Task to complete. All lines in the material with the string "bañera" should be listed.
START Data provided
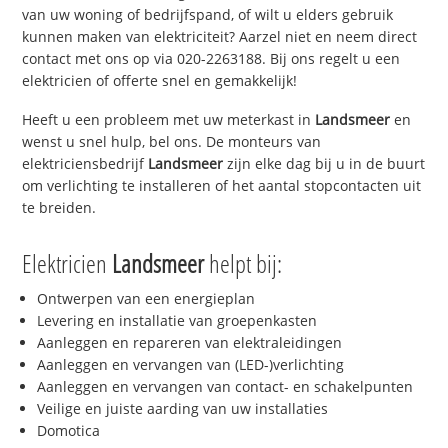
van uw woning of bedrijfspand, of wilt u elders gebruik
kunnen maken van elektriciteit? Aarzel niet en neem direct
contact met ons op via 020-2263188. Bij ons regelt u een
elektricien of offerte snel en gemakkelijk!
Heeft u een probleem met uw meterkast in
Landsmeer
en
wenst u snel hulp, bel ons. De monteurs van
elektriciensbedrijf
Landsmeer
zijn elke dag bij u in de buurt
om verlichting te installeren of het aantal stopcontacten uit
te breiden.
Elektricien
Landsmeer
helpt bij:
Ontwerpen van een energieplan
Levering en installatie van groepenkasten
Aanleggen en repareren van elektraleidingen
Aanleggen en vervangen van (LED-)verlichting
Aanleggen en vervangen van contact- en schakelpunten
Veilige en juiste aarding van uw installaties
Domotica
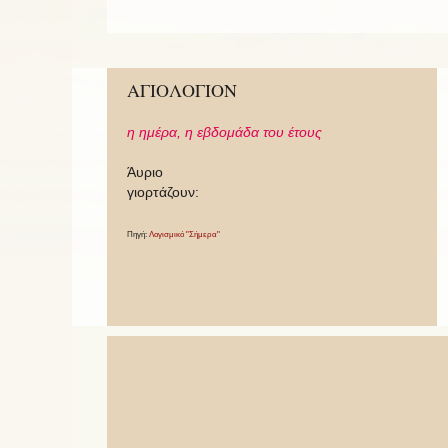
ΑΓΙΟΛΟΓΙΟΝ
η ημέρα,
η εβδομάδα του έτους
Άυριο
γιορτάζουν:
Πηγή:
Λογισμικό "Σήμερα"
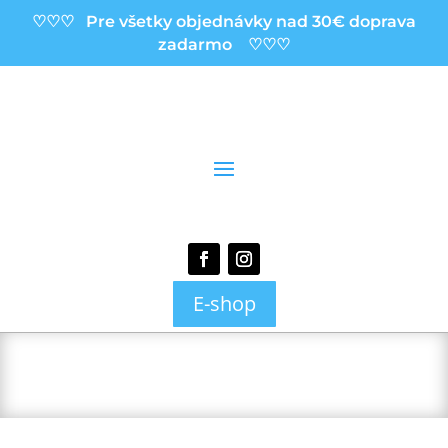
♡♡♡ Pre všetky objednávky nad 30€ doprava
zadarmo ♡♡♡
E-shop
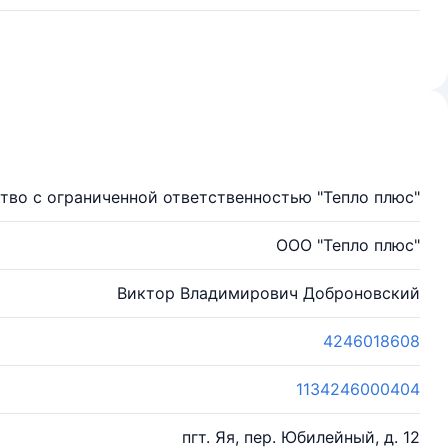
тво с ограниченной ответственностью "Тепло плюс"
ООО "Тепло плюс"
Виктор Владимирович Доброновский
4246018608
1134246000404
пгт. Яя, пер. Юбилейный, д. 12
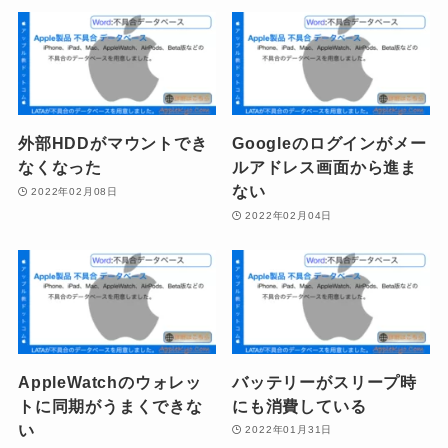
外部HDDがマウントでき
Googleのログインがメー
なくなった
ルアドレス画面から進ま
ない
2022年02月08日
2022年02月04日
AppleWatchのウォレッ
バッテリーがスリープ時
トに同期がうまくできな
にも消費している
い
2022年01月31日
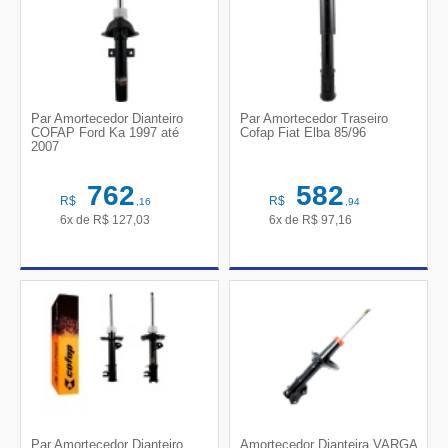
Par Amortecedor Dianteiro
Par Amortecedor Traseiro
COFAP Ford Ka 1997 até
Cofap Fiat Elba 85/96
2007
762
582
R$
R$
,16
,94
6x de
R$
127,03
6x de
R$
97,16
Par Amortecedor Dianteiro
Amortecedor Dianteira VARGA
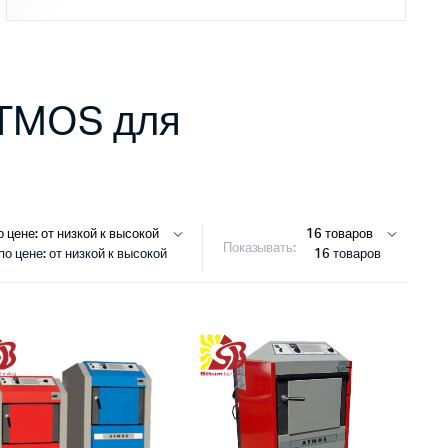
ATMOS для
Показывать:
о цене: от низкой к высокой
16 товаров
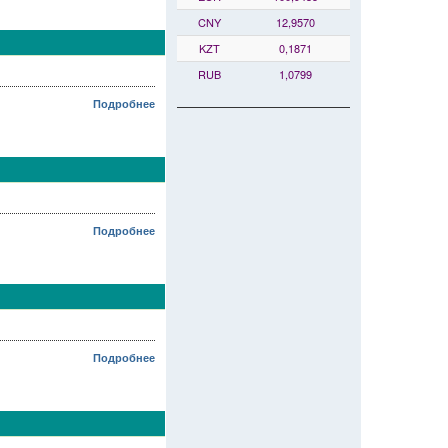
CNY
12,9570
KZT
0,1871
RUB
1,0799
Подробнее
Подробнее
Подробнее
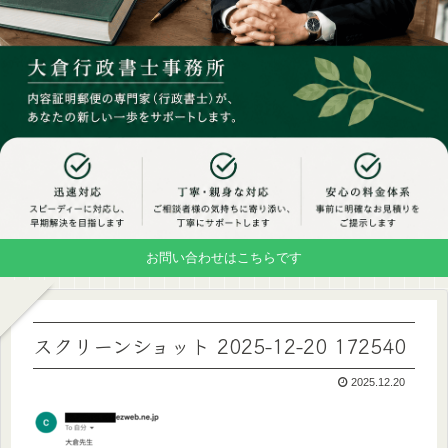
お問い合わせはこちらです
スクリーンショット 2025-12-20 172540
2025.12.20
END Data provided
START Data provided
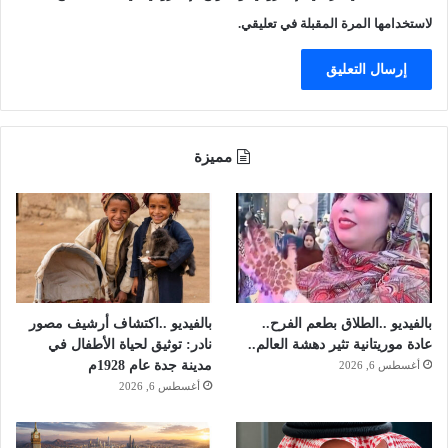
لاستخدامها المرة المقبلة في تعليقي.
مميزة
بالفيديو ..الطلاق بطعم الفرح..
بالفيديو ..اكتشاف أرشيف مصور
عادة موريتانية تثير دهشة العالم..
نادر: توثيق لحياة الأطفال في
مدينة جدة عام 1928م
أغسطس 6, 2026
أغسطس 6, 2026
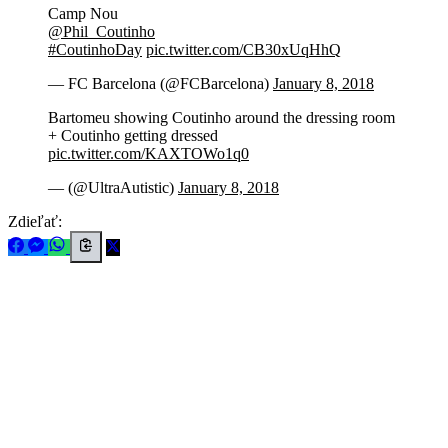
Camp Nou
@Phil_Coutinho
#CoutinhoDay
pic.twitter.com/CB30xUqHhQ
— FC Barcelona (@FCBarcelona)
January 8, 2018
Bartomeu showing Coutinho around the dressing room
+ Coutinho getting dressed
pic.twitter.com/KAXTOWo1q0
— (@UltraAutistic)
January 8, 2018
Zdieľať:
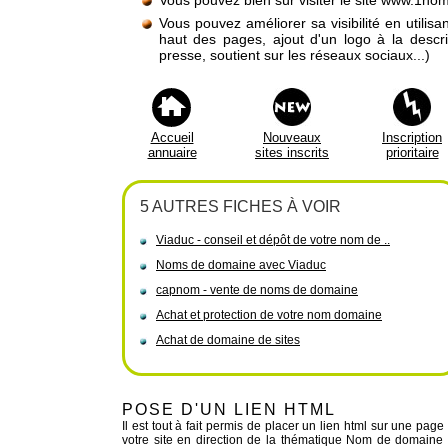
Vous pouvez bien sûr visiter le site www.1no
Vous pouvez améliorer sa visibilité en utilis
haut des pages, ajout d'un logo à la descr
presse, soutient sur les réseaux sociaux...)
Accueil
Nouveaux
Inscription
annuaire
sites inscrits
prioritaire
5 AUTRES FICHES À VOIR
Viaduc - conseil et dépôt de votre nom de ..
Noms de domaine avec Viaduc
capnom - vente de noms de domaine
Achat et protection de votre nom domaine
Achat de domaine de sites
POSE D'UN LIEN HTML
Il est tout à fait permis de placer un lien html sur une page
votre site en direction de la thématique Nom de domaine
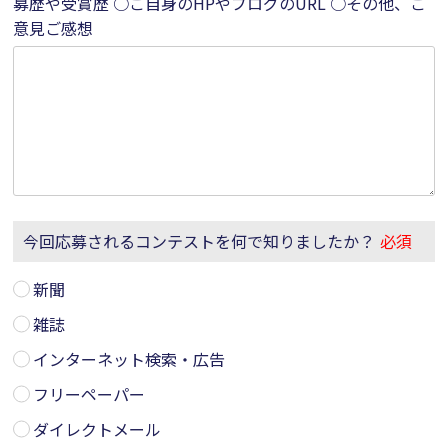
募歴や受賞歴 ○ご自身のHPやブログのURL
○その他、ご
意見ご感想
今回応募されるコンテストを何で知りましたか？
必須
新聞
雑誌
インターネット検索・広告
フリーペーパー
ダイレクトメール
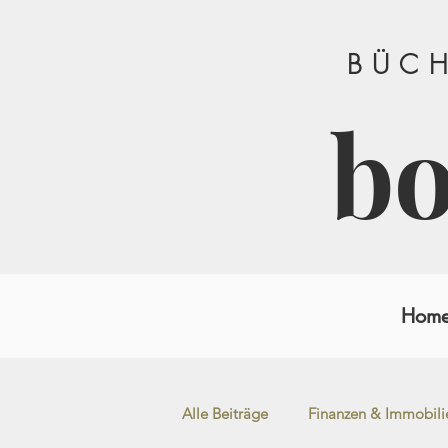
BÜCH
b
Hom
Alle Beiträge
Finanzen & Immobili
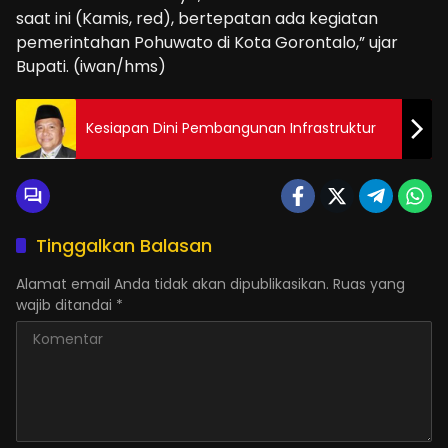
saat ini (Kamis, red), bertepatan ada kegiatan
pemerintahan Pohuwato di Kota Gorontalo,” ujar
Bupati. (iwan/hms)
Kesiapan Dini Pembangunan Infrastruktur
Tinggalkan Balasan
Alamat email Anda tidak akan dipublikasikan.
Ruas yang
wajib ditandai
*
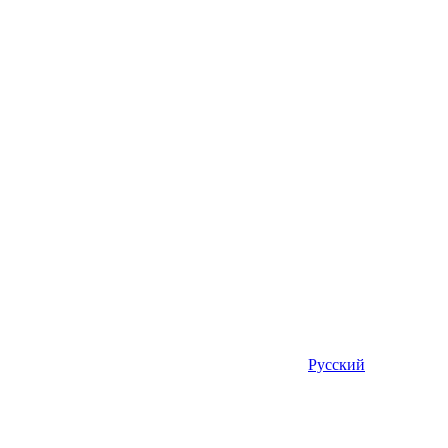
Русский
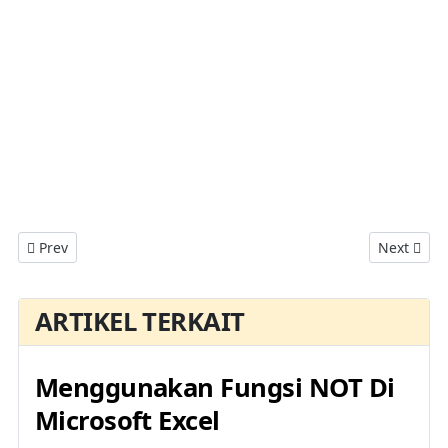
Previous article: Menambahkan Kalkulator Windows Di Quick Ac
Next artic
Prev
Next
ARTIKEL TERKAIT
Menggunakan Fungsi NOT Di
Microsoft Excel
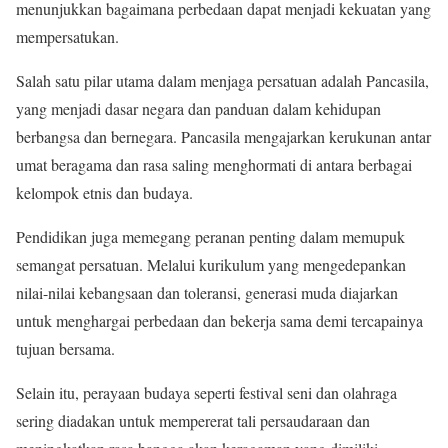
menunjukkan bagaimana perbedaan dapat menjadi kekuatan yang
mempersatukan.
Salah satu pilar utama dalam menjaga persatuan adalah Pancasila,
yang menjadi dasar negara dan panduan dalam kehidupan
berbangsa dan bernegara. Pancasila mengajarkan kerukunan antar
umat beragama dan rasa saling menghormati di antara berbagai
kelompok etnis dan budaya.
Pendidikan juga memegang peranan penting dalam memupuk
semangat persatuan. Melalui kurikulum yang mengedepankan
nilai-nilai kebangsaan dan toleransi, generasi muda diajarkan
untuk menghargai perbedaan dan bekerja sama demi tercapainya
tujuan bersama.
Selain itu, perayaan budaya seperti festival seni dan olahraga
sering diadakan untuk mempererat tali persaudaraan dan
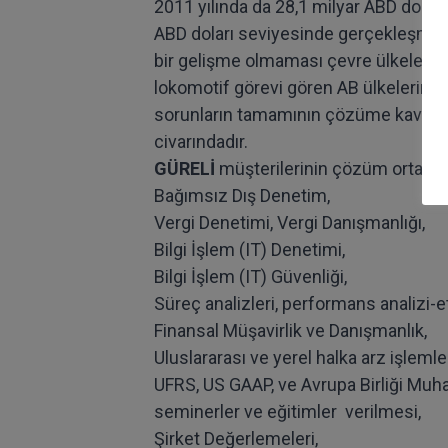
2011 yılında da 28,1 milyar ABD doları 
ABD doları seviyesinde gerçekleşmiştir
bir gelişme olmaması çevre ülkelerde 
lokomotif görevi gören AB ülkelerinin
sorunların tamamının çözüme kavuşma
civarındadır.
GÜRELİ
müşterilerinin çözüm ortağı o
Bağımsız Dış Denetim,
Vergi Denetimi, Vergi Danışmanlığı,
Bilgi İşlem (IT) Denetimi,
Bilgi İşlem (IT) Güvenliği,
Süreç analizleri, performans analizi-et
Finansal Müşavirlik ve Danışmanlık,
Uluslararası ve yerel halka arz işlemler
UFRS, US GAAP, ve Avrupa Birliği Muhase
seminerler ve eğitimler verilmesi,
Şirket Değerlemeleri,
END Data provided
START Data provided
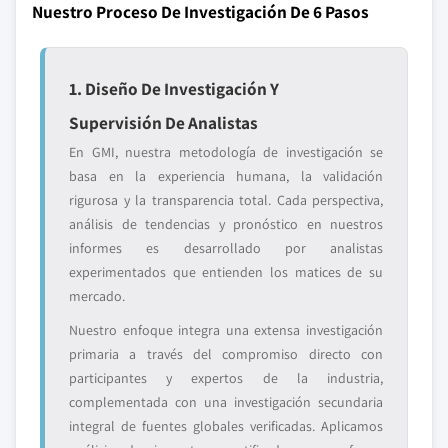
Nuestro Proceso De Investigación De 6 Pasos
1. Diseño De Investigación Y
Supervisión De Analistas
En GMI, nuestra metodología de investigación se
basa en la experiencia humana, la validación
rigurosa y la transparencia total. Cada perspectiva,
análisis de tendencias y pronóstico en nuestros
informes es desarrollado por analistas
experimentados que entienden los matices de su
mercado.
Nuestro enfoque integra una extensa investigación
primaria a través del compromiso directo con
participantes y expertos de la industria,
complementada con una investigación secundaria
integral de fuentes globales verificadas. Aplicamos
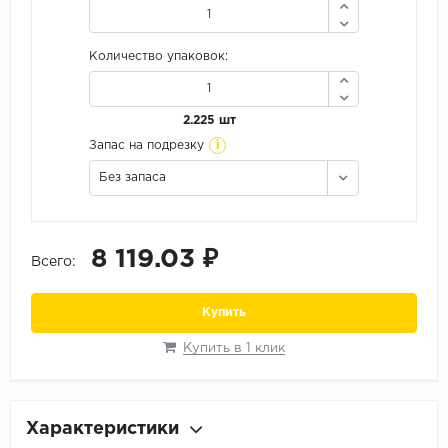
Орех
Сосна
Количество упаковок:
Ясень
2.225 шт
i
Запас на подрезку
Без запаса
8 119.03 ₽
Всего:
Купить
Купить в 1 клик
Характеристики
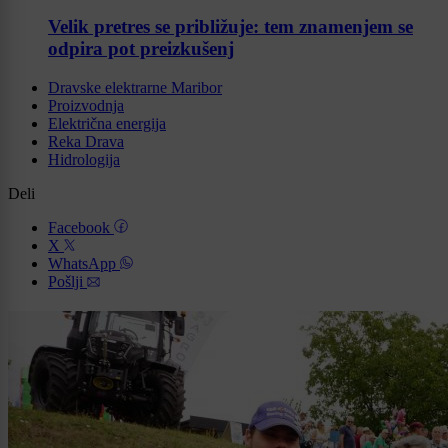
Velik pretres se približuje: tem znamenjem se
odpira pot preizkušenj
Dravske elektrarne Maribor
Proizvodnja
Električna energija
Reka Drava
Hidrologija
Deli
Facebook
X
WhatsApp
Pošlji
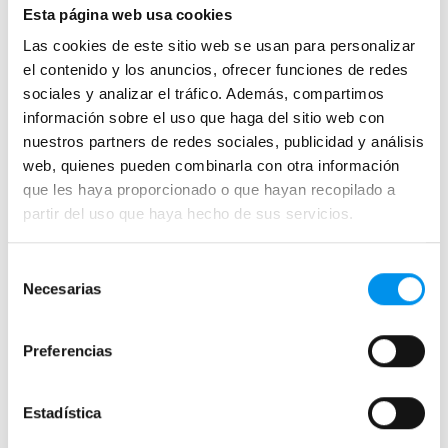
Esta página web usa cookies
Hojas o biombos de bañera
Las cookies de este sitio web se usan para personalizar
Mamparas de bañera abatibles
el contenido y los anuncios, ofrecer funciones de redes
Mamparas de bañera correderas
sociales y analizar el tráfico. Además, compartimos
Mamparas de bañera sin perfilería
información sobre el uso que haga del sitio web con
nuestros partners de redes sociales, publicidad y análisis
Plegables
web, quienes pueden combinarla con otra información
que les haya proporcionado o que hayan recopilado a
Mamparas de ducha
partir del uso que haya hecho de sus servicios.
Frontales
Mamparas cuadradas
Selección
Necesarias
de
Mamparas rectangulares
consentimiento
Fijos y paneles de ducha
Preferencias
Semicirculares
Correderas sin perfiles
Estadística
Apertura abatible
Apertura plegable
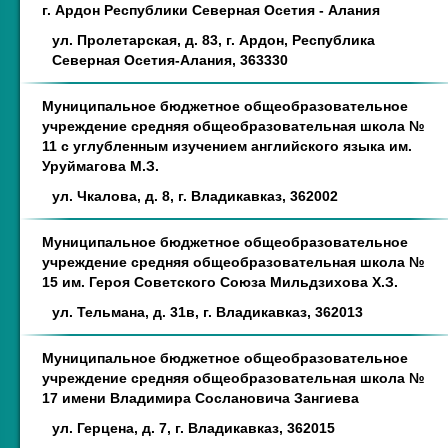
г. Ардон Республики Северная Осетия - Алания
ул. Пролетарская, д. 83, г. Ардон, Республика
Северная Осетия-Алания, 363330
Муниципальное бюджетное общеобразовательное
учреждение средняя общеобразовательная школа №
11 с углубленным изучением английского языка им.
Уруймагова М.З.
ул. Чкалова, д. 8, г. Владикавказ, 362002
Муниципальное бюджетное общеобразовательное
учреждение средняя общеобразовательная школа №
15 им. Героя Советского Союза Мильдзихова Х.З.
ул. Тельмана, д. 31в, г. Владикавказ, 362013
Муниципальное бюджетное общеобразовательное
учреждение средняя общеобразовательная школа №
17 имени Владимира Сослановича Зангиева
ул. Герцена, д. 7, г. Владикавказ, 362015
END Data provided
Task result.
Hojas o biombos de bañera
Mamparas de bañera abatibles
Mamparas de bañera correderas
Mamparas de bañera sin perfilería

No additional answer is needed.